Passage shown ->
▬▬▬▬▬▬

Network & application security

Beyond authentication and authorization, Surplus applies a layer of network- and application-level controls to every request. They're configured centrally in apps/server/src/index.ts.

CORS

The API uses a strict, environment-scoped CORS allowlist. Only requests from approved origins are accepted, and the allowlist tightens as environments get more sensitive:

  • Production — only sharingexcess.com and its subdomains, HTTPS only.
  • Staging*.staging.sharingexcess.com (HTTPS) plus localhost for development.
  • Development — localhost and the *.surplus.dev.sharingexcess.com preview domains.

Credentials (the session cookie) are allowed only for these origins, and a request with no origin is rejected. This is what makes the SameSite=Lax session cookie safe to use for a browser SPA: the cookie isn't sent cross-site, and even if it were, an unapproved origin can't make a credentialed call.

Security headers

Hono's secureHeaders middleware applies hardening headers to every response, including HSTS (max-age=63072000; includeSubDomains; preload) so browsers pin HTTPS for two years.

Intentionally disabled. Content-Security-Policy and Cross-Origin-Embedder-Policy are off in the API header configuration (contentSecurityPolicy: false in apps/server/src/index.ts). Surplus does not enable a default CSP here: the SPA is served separately from the API, a strict policy would require hashing or nonces for inline boot scripts in apps/client/index.html, and Mapbox, Sentry, and API connect-src must be allowlisted without breaking production. Enforcing CSP prematurely is more likely to cause outages than to materially reduce XSS risk given current auth and CORS controls. A client-side, report-only CSP remains a possible future step if the asset graph is inventoried first.

▬▬▬▬▬▬

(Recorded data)
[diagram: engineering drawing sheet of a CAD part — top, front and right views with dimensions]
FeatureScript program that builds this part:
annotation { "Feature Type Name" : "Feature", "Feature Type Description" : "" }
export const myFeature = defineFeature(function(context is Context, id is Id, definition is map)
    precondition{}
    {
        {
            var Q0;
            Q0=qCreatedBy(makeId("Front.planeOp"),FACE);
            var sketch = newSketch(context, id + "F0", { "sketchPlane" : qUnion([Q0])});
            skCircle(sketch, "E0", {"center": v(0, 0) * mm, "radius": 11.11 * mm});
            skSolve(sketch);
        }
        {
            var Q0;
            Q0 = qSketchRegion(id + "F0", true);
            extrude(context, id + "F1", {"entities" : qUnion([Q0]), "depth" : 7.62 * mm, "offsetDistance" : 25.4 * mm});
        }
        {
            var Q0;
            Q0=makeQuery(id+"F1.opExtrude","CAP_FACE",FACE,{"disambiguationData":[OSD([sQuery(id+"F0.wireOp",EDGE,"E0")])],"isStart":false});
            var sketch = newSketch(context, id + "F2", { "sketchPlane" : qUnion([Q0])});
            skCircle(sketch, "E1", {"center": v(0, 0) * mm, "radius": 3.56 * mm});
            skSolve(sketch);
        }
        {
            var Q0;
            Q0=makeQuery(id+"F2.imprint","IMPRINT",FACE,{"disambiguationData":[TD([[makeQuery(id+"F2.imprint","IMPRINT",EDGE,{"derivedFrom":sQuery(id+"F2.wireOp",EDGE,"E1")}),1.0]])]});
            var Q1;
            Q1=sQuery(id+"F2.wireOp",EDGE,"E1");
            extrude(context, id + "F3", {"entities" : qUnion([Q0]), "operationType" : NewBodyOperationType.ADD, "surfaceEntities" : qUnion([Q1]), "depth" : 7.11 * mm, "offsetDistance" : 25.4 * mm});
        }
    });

▬▬▬▬▬▬

Description of the task ->
Please write the next part of the network and application security passage, picking up right after its final sentence.

Answer below ->
Rate limiting

Rate limiting is backed by Upstash Redis (apps/server/src/helpers/rateLimit.ts) and applied at two levels:

  • Global — 100 requests per 10 seconds per IP, applied to every request. Exceeding it returns 429 with a Retry-After header.
  • Authentication — stricter limits on the OTP endpoints (5 code requests per 15 minutes; 10 validations per 15 minutes), described in Authentication.

Input validation

Every endpoint validates its input and output against Zod schemas declared in the shared contract. Malformed input is rejected at the boundary with a 400 before any handler logic runs, and responses are validated on the way out too. Because the same schemas are shared with the client, validation can't drift between the two sides.

This schema-first approach also closes off classes of injection: queries are built through the Drizzle ORM with parameterized values, never string-concatenated SQL.

Request correlation

Every request carries an x-request-id (generated by the client or the server) that flows through logs and traces and is returned to the client on errors. It contains no sensitive data and exists purely for correlation and support. See Monitoring.

Error handling

Errors are normalized by a central interceptor (apps/server/src/helpers/middleware.ts). Clients receive a clean status, a safe message, and a requestId — never internal stack traces. Full details (stack, context) are logged server-side for operators and surfaced in monitoring, but never returned to the browser.